Creates a pair of arrangements, each with row count <number of groups> and row width <width of key>.

In -> InA -> OutA -> Out

Only accumulable aggregations (sum/counts/any/all):

Creates a pair of arrangements, each with row count <number of groups> and row width <width of key> + <width of aggregation columns>.

In -> InA -> OutA -> Out

Only hierarchical aggregations (min/max) on an append-only input:

Same as the "Only accumulable aggregations" case above.

Only hierarchical aggregations (min/max) on other inputs:

Hierarchical aggregations on inputs that are not append-only have ceil(log_16(expected_group_size)) stages. If an expected_group_size has not been supplied via query hint, the default value is 4 billion.

In the nth to last stage, the rows belonging to the same group are hashed across 16^(n-1) subgroups. The top value from each subgroup advances to the n-1th to last stage.

Thus, for each group, the input arrangement of the nth to last stage will contain min(16^n, <size of group>) rows. The exception is the first stage, which will always contain all rows from the input.

The output arrangement of the final stage is supposed to contain the top row for each group.
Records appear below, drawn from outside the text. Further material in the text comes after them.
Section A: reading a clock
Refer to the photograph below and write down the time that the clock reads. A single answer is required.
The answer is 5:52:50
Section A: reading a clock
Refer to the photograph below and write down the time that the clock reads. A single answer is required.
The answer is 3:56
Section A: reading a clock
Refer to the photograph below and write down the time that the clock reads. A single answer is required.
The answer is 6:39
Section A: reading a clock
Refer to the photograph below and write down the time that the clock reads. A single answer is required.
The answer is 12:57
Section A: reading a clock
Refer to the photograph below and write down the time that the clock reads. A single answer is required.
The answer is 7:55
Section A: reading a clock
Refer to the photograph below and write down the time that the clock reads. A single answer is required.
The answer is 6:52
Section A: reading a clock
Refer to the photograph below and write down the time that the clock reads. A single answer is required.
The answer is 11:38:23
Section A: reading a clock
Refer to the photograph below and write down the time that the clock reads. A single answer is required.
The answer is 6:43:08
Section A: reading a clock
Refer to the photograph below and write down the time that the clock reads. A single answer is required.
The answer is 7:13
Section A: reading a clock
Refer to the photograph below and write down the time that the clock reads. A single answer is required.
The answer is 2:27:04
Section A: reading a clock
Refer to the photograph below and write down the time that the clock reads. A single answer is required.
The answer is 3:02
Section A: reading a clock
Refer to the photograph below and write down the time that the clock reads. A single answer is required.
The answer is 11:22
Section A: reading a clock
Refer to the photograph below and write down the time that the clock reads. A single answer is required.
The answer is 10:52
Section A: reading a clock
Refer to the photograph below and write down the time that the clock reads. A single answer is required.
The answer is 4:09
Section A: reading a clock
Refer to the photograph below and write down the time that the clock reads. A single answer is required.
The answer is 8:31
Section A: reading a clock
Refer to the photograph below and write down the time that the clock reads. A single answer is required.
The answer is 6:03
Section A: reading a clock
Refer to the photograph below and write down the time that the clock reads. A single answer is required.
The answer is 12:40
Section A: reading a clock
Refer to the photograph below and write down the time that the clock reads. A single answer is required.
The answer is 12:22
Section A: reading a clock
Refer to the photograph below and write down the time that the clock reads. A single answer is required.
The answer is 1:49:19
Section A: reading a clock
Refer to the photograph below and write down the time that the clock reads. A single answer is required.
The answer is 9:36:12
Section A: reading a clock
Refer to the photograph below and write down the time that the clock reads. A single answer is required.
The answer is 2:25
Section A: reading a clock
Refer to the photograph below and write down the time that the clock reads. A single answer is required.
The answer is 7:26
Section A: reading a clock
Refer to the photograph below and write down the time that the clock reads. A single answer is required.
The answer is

For all other stages, the output arrangement contains the rows in the input arrangement of that stage that are not in the input arrangement of the next stage.

A two-stage dataflow would look like this:

In -> PrevStgInA -> PrevStgOutA -> Subtract -> FinStgInA -> FinStgOutA -> Out
           \                           /

The row width for all arrangements in this case are <width of key> + <width of aggregation columns>.

A general heuristic for the total row count of all the arrangements, assuming a well-chosen expected_group_size, is (2 + epsilon) * <number of distinct rows>. The input arrangement of the first stage will always contain all rows from the input. <row count of the input arrangement of the second stage> + <row count of the output arrangement of the first stage> is always equal to <row count of the input arrangement of the first stage>.

For best performance, we recommend always specifying an accurate expected_group_size if you have this kind of aggregation.

Specifying an expected_group_size that is magnitudes larger than the actual sizes of each group will result in there being unnecessary stages that don't reduce the number of candidate rows at all, resulting in the arrangements having a total row count of > 3 * <number of distinct rows>.

Specifying an expected_group_size that is magnitudes smaller than the actual sizes of each group may result in increased query latency for some input streams. We recalculate the top row in a subgroup whenever the subgroup receives an update. Thus, having too many rows in a subgroup will result in more frequent and more expensive recalculating effort.

Other aggregations (jsonb_agg + others):

A pair of arrangements are produced for each aggregation of type "other". The input arrangement has row count <number of distinct rows> and row width <width of key> + <width of column being aggregated>. The output arrangement has row count <number of groups> and row width <width of key> + <width of aggregation columns>

In -> InA -> OutA -> Out

If there are multiple aggregations of type "other", then there will be a pair of arrangements collating the results of the type "other" aggregations. The input collation arrangement size equal to the concatenation of the output arrangements for each aggregation, except that there is an extra byte on every row to mark which aggregation the row came from. The output collation arrangement has row count <number of groups> and row width <width of key> + <width of aggregation columns>.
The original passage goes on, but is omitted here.